** To do **
Only one stretch of the data below should be repeated: the lines from the line containing "[corkami / pics](../../../../../corkami/pics)" through the line containing "[lantonov / asmFish](../../../../../lantonov/asmFish)", inclusive, exactly as they are.

━━ Information provided ━━

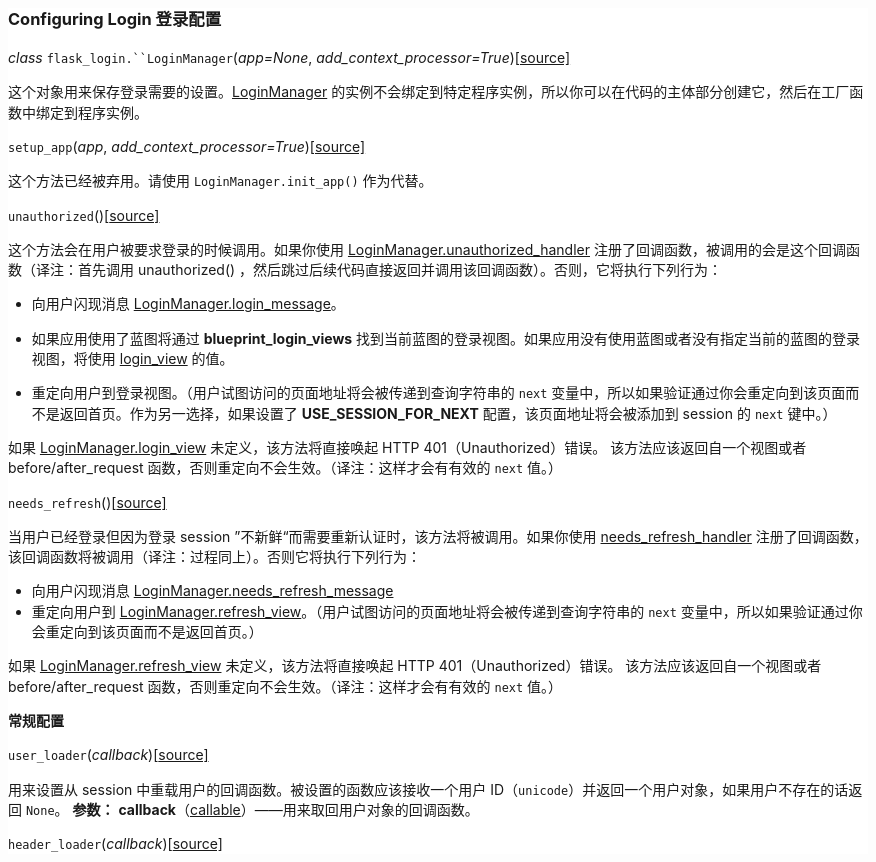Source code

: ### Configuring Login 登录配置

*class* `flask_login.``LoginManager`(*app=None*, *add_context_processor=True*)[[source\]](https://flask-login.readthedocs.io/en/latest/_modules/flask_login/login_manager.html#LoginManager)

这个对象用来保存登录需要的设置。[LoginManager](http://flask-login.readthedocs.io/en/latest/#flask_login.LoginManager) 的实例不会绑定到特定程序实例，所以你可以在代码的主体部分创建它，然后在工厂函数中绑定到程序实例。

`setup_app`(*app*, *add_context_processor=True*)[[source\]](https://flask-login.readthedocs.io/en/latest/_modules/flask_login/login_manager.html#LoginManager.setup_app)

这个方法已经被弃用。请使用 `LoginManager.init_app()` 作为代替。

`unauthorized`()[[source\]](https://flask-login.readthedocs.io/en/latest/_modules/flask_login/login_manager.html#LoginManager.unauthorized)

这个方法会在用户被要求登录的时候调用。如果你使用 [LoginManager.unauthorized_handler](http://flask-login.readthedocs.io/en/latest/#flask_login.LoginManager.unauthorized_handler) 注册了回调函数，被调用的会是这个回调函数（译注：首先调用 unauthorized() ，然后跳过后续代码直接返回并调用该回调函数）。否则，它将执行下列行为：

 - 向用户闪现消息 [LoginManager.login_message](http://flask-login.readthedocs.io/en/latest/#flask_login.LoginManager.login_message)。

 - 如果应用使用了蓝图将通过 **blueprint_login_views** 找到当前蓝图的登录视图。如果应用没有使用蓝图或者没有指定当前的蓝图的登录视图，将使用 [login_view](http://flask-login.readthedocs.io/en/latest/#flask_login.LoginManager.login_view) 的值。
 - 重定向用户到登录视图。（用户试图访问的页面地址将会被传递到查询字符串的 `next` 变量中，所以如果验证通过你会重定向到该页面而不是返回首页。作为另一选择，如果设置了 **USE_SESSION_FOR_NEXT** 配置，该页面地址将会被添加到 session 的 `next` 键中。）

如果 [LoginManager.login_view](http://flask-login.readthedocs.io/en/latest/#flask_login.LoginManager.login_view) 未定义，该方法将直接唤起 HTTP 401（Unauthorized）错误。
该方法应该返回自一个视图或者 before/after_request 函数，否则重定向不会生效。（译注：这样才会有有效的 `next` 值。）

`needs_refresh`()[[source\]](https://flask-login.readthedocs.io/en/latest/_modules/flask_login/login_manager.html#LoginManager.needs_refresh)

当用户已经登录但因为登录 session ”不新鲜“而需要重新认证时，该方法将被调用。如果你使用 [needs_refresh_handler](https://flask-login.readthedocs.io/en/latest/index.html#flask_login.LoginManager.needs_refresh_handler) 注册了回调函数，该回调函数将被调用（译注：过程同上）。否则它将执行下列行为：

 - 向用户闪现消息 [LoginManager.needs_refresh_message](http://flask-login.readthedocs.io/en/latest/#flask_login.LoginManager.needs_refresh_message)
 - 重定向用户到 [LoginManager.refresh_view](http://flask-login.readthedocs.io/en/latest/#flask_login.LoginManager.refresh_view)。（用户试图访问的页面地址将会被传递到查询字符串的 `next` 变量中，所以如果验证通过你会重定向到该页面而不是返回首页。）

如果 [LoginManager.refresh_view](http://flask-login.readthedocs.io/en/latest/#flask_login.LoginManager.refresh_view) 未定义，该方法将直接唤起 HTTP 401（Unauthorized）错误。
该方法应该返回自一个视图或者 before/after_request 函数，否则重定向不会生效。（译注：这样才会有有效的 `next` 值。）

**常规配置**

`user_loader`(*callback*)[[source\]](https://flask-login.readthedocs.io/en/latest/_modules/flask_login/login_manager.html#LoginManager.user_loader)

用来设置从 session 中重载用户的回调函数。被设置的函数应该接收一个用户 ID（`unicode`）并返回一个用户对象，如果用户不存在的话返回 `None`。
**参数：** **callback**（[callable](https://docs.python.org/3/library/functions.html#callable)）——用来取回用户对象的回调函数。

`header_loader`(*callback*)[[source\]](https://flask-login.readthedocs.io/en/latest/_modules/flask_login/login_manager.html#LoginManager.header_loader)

━━━
━━ Information provided ━━

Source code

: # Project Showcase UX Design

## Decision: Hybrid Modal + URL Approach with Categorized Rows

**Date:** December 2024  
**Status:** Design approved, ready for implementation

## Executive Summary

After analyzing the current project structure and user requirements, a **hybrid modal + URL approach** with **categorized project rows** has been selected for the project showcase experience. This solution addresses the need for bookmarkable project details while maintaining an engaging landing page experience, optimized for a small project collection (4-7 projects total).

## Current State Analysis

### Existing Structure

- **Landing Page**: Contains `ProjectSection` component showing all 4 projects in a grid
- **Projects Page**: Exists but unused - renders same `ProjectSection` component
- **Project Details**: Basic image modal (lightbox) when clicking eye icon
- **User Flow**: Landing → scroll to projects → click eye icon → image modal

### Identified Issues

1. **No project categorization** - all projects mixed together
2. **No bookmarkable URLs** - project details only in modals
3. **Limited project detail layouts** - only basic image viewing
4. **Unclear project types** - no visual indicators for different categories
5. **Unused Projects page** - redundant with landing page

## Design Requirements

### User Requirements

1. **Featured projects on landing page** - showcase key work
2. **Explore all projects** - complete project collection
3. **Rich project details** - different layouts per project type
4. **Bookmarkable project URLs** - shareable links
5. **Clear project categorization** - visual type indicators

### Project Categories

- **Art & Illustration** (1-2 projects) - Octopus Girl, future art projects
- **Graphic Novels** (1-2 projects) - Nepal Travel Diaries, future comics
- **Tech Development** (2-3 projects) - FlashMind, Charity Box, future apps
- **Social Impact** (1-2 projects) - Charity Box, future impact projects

━━━
━━ Information provided ━━

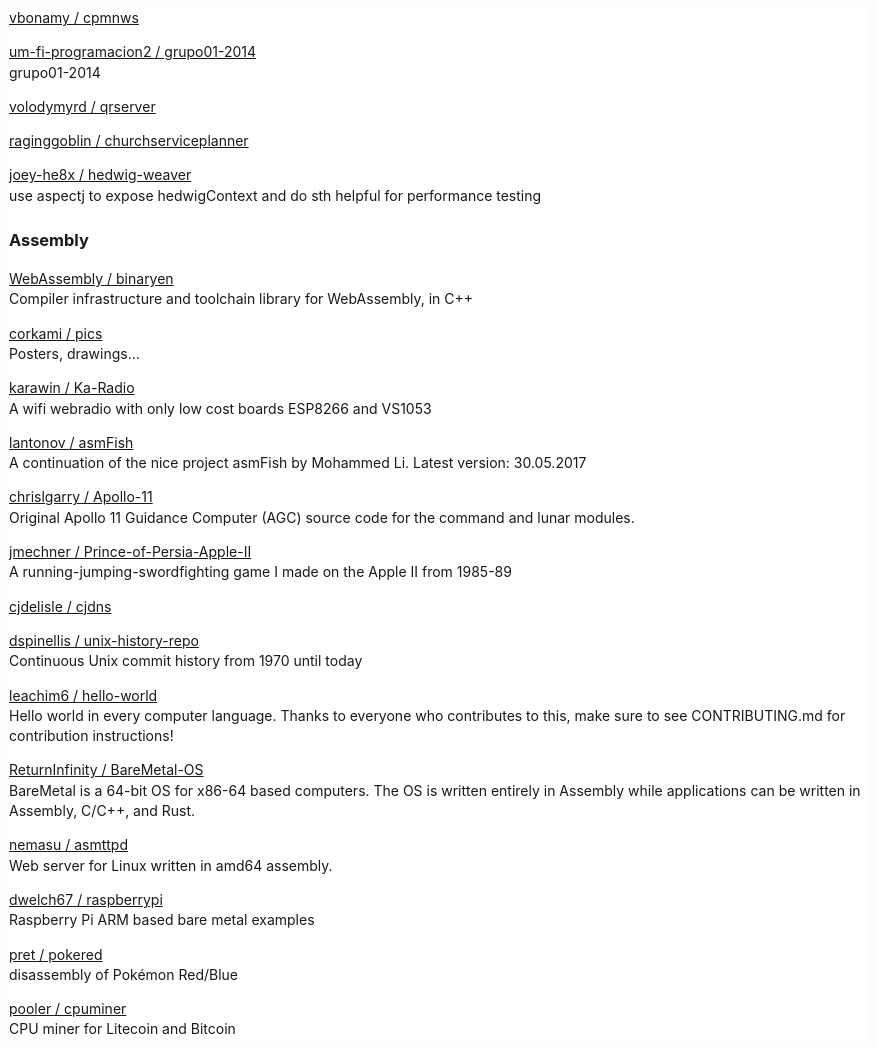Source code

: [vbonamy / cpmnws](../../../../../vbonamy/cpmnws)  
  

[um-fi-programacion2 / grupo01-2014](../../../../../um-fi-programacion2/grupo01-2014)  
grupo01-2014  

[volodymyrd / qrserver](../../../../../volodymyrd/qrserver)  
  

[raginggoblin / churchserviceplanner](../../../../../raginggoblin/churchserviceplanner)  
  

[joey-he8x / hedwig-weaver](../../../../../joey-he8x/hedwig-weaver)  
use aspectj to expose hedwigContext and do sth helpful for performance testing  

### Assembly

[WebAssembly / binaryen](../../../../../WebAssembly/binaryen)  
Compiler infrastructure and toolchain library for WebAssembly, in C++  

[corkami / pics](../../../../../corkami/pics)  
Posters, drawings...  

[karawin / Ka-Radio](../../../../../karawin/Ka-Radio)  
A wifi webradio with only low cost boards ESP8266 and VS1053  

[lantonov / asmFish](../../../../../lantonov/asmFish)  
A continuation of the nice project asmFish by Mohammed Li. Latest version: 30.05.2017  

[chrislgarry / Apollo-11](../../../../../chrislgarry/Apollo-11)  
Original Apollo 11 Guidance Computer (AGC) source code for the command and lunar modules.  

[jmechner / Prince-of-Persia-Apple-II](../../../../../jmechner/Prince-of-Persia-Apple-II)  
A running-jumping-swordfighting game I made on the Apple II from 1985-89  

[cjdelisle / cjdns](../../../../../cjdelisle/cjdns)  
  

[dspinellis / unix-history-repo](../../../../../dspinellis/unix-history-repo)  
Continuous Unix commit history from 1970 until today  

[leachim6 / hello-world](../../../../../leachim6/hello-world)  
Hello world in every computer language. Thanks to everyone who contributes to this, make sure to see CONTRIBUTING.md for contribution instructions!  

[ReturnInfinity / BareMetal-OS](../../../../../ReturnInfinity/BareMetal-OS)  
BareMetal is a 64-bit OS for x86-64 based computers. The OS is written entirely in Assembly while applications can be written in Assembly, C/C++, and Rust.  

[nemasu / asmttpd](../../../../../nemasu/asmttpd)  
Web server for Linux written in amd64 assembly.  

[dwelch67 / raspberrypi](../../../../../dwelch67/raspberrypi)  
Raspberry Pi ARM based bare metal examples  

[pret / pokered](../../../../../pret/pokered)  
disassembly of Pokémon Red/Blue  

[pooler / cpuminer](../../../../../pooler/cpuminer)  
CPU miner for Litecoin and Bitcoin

━━━

** Completed exercise **
[corkami / pics](../../../../../corkami/pics)  
Posters, drawings...  

[karawin / Ka-Radio](../../../../../karawin/Ka-Radio)  
A wifi webradio with only low cost boards ESP8266 and VS1053  

[lantonov / asmFish](../../../../../lantonov/asmFish)  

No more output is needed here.